I’ll take this as a good faith question, and the short answer is that gender is a lot more complicated than that.
Yes there are two archetypal roles involved in sexual reproduction, but even that isn’t so simple. There isn’t just one feature that defines male or female, but a combination of traits including chromosomes, gametes, anatomy, hormones, etc. In the real world, some folks are born with features that don’t all agree with one or another archetype. Intersex people aren’t common, about 1 in 2,000, but their existence proves that sex isn’t just a binary. There’s diversity to sex that requires a more complicated scheme to account for everybody.
Gender, likewise, doesn’t follow the one-or-the-other model. Most folks are cisgender, but some folks have a gender that doesn’t agree with what people assume their sex is, or no gender at all, or a gender that doesn’t fit into the man/woman spectrum. It gets complicated quickly because gender is where sex and society intersect. Some cultures have different expectations based on gender, and some even have more than two recognized genders.
anon232@lemm.ee 2 weeks ago
Biological sex != gender. There’s not even 2 classes of biological sex. There are men born with biological female organs and women born with biologically men’s organs. We all as humans do share common organs, one of which happens to be the nipple.
Regardless of what your actual biological sex is a gender is simply a social construct used to identify someone.
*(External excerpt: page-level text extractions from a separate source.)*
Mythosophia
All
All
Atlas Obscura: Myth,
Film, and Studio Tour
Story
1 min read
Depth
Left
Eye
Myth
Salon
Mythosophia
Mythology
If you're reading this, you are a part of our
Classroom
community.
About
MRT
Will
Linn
A person who is “non-binary” feels that their gender does not conform to what you would typically expect of either male or female based on appearances or behavior.
1984@lemmy.today 2 weeks ago
Sure but there are two major biological sexes. I can understand how gender can be defined as something else though.
Non-binary can decide what gender they feel like.
BassTurd@lemmy.world 2 weeks ago
Anyone can decide what gender they feel like. Most people identify with one of the major genders, but many people don’t for multiple possible biological reasons. Nobody is in good faith identifying as a gender they don’t actually feel like.
1984@lemmy.today 2 weeks ago
Sure. If you define the word gender as identifying what you feel like, then it makes sense from that perspective. If I felt like my gender is someone who feels like a cat, that would be my gender then.